(13.11.2024). Menschen besuchen Gottesdienste. Sie erleben sie gemeinsam und doch erinnert sich jeder anderes daran. Und die Predigt? Eine Störung, die irritieren kann und vielleicht gerade deshalb gut evangelisch ist – gerade am Reformationstag. Dass Gottesdienste darüber hinaus Zufluchtsorte für die Seele sein können, um Kraft und Hoffnung für den Alltag zu tanken, davon sprach Prof. Dr. Kristian Fechtner im Reformationsgottesdienst am 31. Oktober in der Oppenheimer Katharinenkirche. Von der Kanzel in St. Katharinen predigte er zum Thema „Gottesdienst. Gut für die Seele“.
Predigt als Störung
Predigt als Störung - ein Gedanke, den Fechtner, Universitätsprofessor für Praktische Theologie an der Johannes Gutenberg-Universität in Mainz, auf den Schriftsteller Hanns-Josef Ortheil zurückführt. In einem autobiographischen Roman erinnert sich Ortheil an die großen, festlichen Gottesdienste seiner Kindheit, die ihn wohl tief geprägt haben. Doch Gottesdienste können mehr sein. Schon Martin Luther hat 1544 bei der Einweihung der Schlosskirche in Torgau darüber gepredigt, warum Menschen Gottesdienst feiern. Damals wie heute kommen sie zusammen, um zu singen, zu beten und Gottes Wort zu hören. Mehr noch, so Pfarrer Olliver Zobel, Dekan des Evangelischen Dekanats Ingelheim-Oppenheim, in seiner Begrüßung zu Beginn des Reformationsgottesdienstes: „Gottesdienste können Menschen durch Worte und Musik tief in ihrer Seele berühren und sie mit neuer Hoffnung in die Woche begleiten.“
Prof. Fechtner griff den Gedanken von Stärke und Hoffnung in seiner Predigt auf: „Wir leben in Zeiten, die uns sehr fordern, auch ängstigen.“ Ob in der Gemeinschaft oder ein jeder für sich: Es sei gar nicht so einfach, von den Gedanken abzuschalten - ein Blick in die aktuellen Nachrichten genüge, um zu erkennen: es sind herausfordernde Zeiten, denn gerade passiere so viel in der Welt. Aber das Lebensgefühl zur Zeit der Reformation vor 500 Jahren sei kaum anders gewesen. „Umso wichtiger ist es, damals wie heute“, appellierte Fechtner, „Orte zu finden, in denen ich nichts leisten muss.“
Schutz- und Schonraum für die Seele
Das Reformationslied „Eine feste Burg ist unser Gott“ geht auf Martin Luther zurück, für den die Burg der Inbegriff eines geschützten Ortes gewesen sei. Für Kristian Fechtner ist es auch ein Sehnsuchtslied, das im gemeinsamen Singen von Zuversicht, Stärke und Schutz die Hoffnung trägt auf das, was noch nicht ist: auf das Schweigen der Waffen, auf das Ende der Gewalt in vielen Teilen der Welt. So hat neben dem Wort auch die Musik ihren festen Platz im Gottesdienst. Ob Marcel Dupré, Felix Mendelssohn Bartholdy oder Heinrich Schütz - in der Katharinenkirche wurden Teile ihrer Werke von der Kantorei St. Katharinen und den Bläserinnen und Bläsern aus den Dekanaten der Propstei Rheinhessen und Nassauer Land unter der Leitung von Propsteikantor Ralf Bibiella großartig dargeboten. An der Woehl-Orgel ließ Dr. Katrin Bibiella die „Königin der Instrumente“ erklingen. Mit ihrem Klangreichtum erfüllte sie den Kirchenraum und verband die Menschen im gemeinsamen Gesang.
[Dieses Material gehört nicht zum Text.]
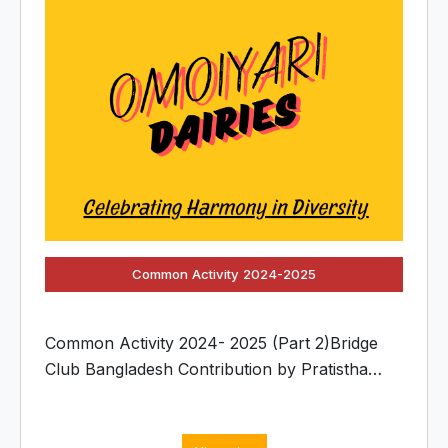
Common Activity 2024-2025
Common Activity 2024- 2025 (Part 2)Bridge
Club Bangladesh Contribution by Pratistha
Chakma.Pratistha, an active and enthusiastic
member of the Bridge Club, proudly
participates in this year’s Common Activity with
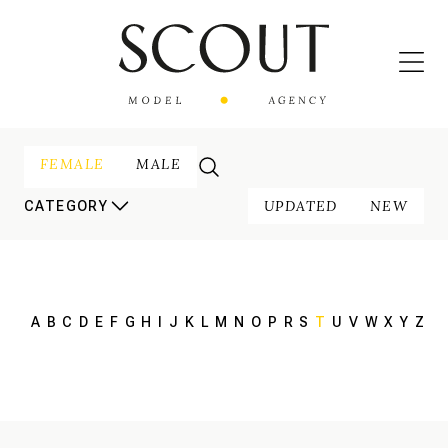
FEMALE
MALE
UPDATED
NEW
CATEGORY
A
B
C
D
E
F
G
H
I
J
K
L
M
N
O
P
R
S
T
U
V
W
X
Y
Z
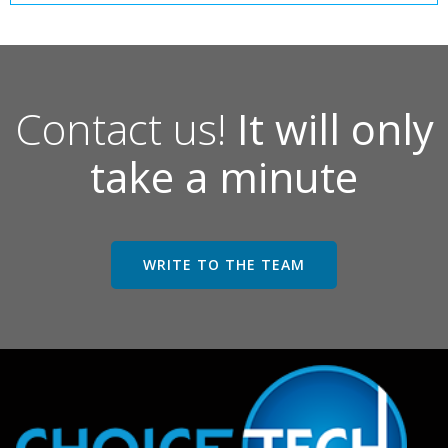
Contact us!
It will only
take a minute
WRITE TO THE TEAM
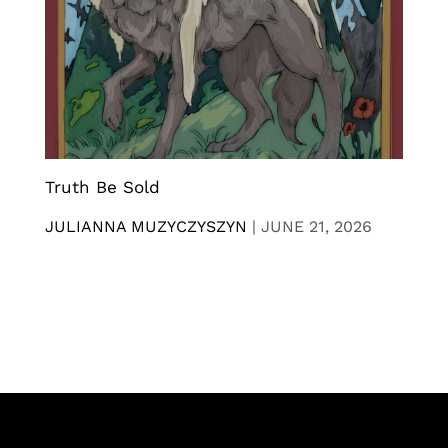
Truth Be Sold
JULIANNA MUZYCZYSZYN
|
JUNE 21, 2026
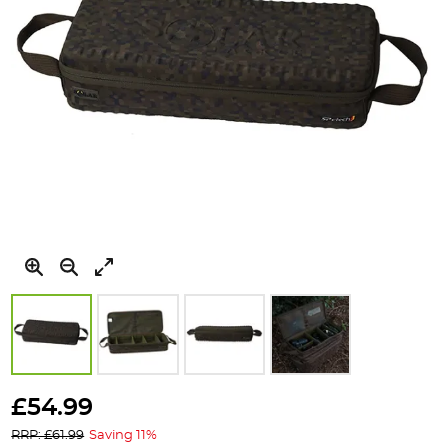
Skip
to
£54.99
the
RRP: £61.99
Saving 11%
beginning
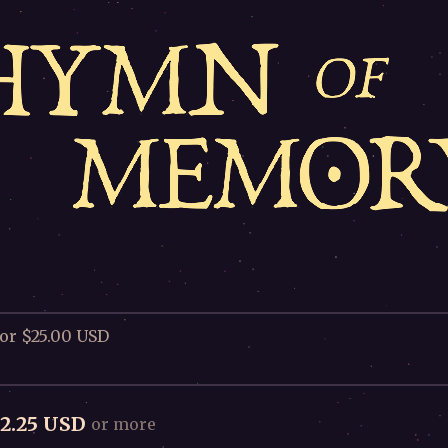
for $25.00 USD
2.25 USD
or more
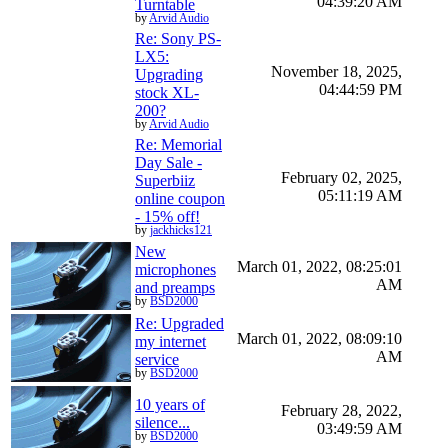
04:39:20 AM
Turntable
by
Arvid Audio
Re: Sony PS-
LX5:
November 18, 2025,
Upgrading
04:44:59 PM
stock XL-
200?
by
Arvid Audio
Re: Memorial
Day Sale -
February 02, 2025,
Superbiiz
05:11:19 AM
online coupon
- 15% off!
by
jackhicks121
New
March 01, 2022, 08:25:01
microphones
AM
and preamps
by
BSD2000
Re: Upgraded
March 01, 2022, 08:09:10
my internet
AM
service
by
BSD2000
10 years of
February 28, 2022,
silence...
03:49:59 AM
by
BSD2000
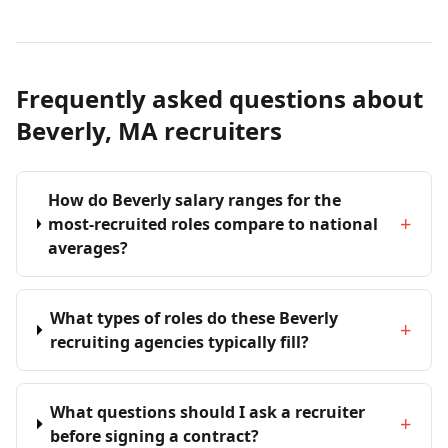
Frequently asked questions about
Beverly, MA recruiters
How do Beverly salary ranges for the
+
most-recruited roles compare to national
averages?
What types of roles do these Beverly
+
recruiting agencies typically fill?
What questions should I ask a recruiter
+
before signing a contract?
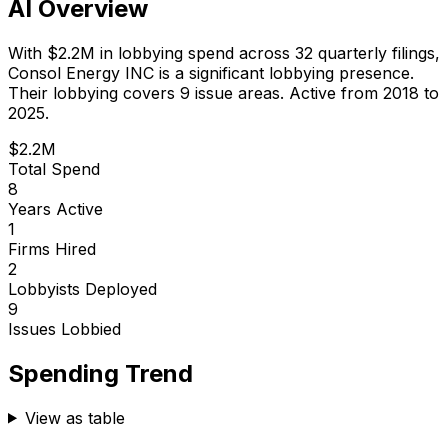
AI Overview
With
$2.2M
in lobbying spend across
32
quarterly filings,
Consol Energy INC
is
a significant lobbying presence
.
Their lobbying covers 9 issue areas.
Active from 2018 to
2025.
$2.2M
Total Spend
8
Years Active
1
Firms Hired
2
Lobbyists Deployed
9
Issues Lobbied
Spending Trend
View as table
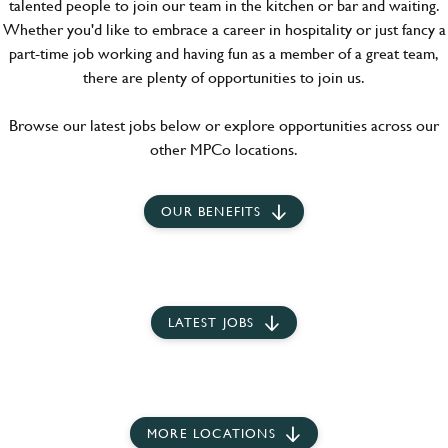
talented people to join our team in the kitchen or bar and waiting.
Whether you'd like to embrace a career in hospitality or just fancy a
part-time job working and having fun as a member of a great team,
there are plenty of opportunities to join us.
Browse our latest jobs below or explore opportunities across our
other MPCo locations.
OUR BENEFITS
LATEST JOBS
MORE LOCATIONS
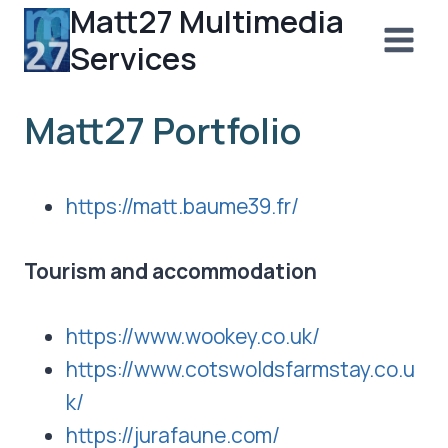
Matt27 Multimedia
Skip
to
Services
content
Matt27 Portfolio
https://matt.baume39.fr/
Tourism and accommodation
https://www.wookey.co.uk/
https://www.cotswoldsfarmstay.co.u
k/
https://jurafaune.com/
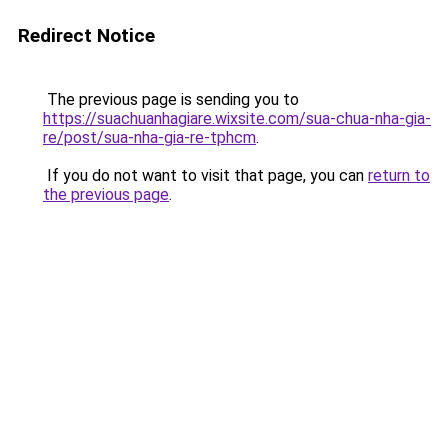
Redirect Notice
The previous page is sending you to
https://suachuanhagiare.wixsite.com/sua-chua-nha-gia-
re/post/sua-nha-gia-re-tphcm
.
If you do not want to visit that page, you can
return to
the previous page
.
„Liebe Gemeinde, Gottesdienste sind gut für die Seele. Sie können den Menschen für einen Moment einen Schutz- und Schonraum bieten, einen Zufluchtsort oder im Sinne der Mystikerin Teresa von Avila eine ‚Seelenburg‘. Ein Ort, um dem Leben mit besonderer Kraft zu begegnen.“ Wo dies geschehe, so Theologe Fechtner am Ende seiner Predigt, werde spürbar, was der Psalm 46 zum Reformationstag verspricht: „Gott ist unsre Zuversicht und Stärke, eine Hilfe in den großen Nöten, die uns getroffen haben.“
Mit einer herzlichen Einladung zu einem Umtrunk und zu Gesprächen im Westchor der Katharinenkirche sowie dem Segen von Pfarrer Eric Bohn endete der diesjährige Reformationsgottesdienst in Oppenheim. Gottesdienst? Gut für die Seele.